Shall we have a peaceful or a violent Christmas Eve in Tsimshatsui tonight? Inspired by their success in spreading holiday fun last Halloween, the Hong Kong Police predictably choose the latter.
After six months of this, we can detect a pattern: when the police steer clear, public gatherings are – all else being equal – far more peaceful. So we must assume that the senior police management are deploying hyped-up armed riot cops on such occasions as a deliberate strategy to engineer physical confrontation. The question is, why? To bump up the number of arrests? To comply with Beijing officials’ demands for tough repression? To claim more overtime? To appease those of their front-line men who sadly seem to enjoy whacking passers-by?
Or, given their profession’s reputation for limited lateral-thinking abilities, do they dementedly believe that they are somehow preserving public order and serving the community’s interests?
(My money would be on the Beijing factor.)
I declare what could turn out to be a five-day Merry Christmas Weekend open with some quick links to interesting things…
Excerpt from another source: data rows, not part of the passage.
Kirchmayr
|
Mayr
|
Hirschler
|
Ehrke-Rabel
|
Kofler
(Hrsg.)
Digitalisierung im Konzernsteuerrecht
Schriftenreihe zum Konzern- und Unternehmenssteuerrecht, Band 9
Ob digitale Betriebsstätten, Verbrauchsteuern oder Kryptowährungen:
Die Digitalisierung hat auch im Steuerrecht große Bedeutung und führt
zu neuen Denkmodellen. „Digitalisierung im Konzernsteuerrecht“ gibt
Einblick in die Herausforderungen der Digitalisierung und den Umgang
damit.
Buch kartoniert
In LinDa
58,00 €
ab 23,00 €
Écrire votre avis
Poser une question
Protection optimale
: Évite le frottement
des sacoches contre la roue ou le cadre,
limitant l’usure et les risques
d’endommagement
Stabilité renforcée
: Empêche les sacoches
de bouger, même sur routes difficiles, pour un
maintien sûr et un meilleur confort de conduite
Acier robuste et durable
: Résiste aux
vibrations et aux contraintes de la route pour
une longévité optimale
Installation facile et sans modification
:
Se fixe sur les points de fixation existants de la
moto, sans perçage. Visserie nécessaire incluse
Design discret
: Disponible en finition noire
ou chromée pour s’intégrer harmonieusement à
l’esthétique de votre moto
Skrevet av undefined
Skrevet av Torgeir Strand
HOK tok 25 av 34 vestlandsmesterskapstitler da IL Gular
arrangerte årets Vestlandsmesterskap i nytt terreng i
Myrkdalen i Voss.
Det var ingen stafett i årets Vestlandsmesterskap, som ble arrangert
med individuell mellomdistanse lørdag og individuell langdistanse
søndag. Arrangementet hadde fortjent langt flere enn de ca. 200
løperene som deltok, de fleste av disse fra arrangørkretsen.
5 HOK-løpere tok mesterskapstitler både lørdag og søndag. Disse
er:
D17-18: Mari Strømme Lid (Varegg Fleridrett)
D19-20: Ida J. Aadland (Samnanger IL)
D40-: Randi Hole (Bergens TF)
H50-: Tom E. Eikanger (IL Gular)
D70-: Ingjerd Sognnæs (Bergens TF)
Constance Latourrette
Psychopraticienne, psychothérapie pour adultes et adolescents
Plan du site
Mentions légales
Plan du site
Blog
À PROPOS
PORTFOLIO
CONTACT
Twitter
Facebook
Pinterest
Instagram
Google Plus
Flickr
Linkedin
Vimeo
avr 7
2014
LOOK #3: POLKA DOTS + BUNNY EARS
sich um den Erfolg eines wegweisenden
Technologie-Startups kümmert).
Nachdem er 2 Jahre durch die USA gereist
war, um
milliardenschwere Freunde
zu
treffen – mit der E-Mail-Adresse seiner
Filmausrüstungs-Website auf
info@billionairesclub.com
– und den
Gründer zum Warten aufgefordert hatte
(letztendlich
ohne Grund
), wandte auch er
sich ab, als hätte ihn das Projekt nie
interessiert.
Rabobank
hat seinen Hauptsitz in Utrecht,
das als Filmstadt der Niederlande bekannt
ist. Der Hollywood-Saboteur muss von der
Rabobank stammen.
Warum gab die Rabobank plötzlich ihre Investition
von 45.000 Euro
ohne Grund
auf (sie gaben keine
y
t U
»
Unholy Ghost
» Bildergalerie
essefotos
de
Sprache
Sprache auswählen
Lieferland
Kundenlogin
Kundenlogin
Some thoughts on what the Hong Kong government could learn from other authorities’ PR response to a different train-wreck. One problem is that Hong Kong officials’ spinelessness and condescension is not only a colonial hangover, and not only a defensive instinct driven by their own incompetence and lack of legitimacy. It’s also pretty much required by Beijing.
An explanatory leaflet about the Spark Alliance arrests and freezing of funds.
If you need something depressing to curb excessive festive joy, Amnesty International on sexual violence against Hong Kong protests.
The naivety of government supporters who welcome the court decision that Au Nok-hin and Gary Fan were not duly elected.